I’ve read a number of articles stating how hard it was to get into Analytics and Data Science. This hasn’t been my experience, so I wanted to share. We’ll look at interviewing, the tools I currently use, what parts of industry I wasn’t prepared for in school, and what my career trajectory has looked like. But not in that particular order.
It probably makes sense to quickly recap my education before we dive in!
- In 2004 — Completed a BS in Mathematics from UMASS Dartmouth
- Had a 3.8 GPA in my major
- Took FORTRAN while there (wasn’t good at it)
- No internships
- I LOVE math, and loved my time in school
Honestly, not much worth noting 2004–2007. I was “finding myself”, or something.

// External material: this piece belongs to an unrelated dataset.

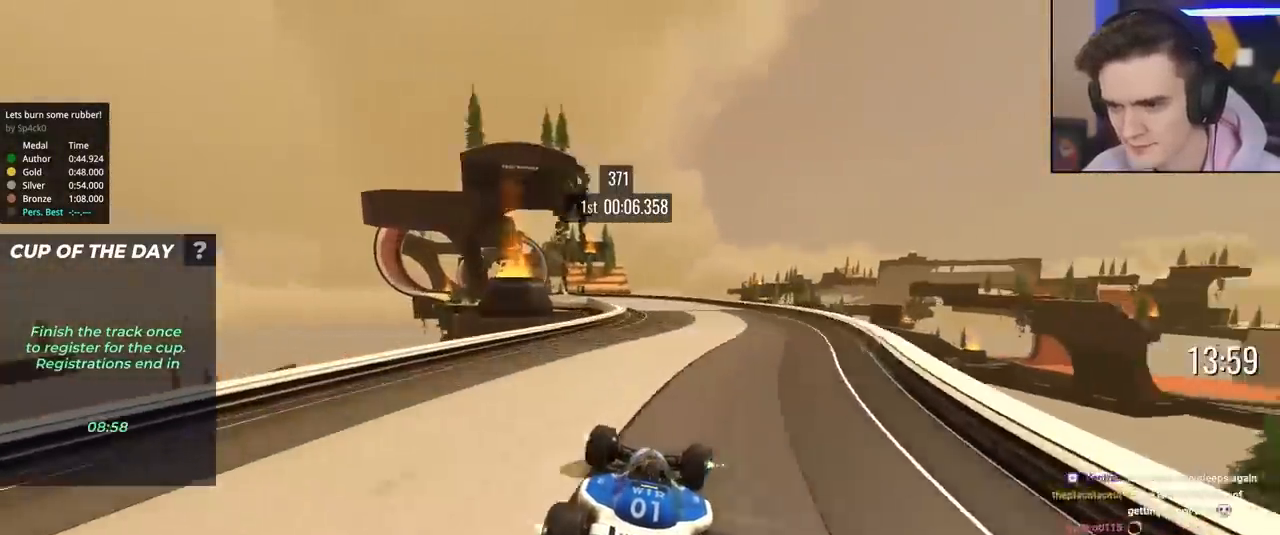
{"keys": ["up"], "events": [[117, "left", "up"], [167, "left", "down"], [300, "left", "up"], [400, "left", "down"], [500, "left", "up"]]}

In 2007 — Started MS in Statistics at WPI Part-Time while working for Caldwell Banker Real Estate Brokerage.
- The “Housing bubble” burst (the kick-off for the Great Recession), and at the same time I was lucky to be offered a Teaching Assistantship at WPI.
- Moved to Worcester and finished my MS Full-Time (Finished 2010)
- Used SAS & R in classes
- Still no internships (economy was bad, and I had yet to learn a ton about job searching, networking, and didn’t make use of the career center)
- Thought I wanted to teach at a Community College, but two Professors asked if I’d be interested in interviewing at a local utility company (and the company happened to be 3 miles from my parents house).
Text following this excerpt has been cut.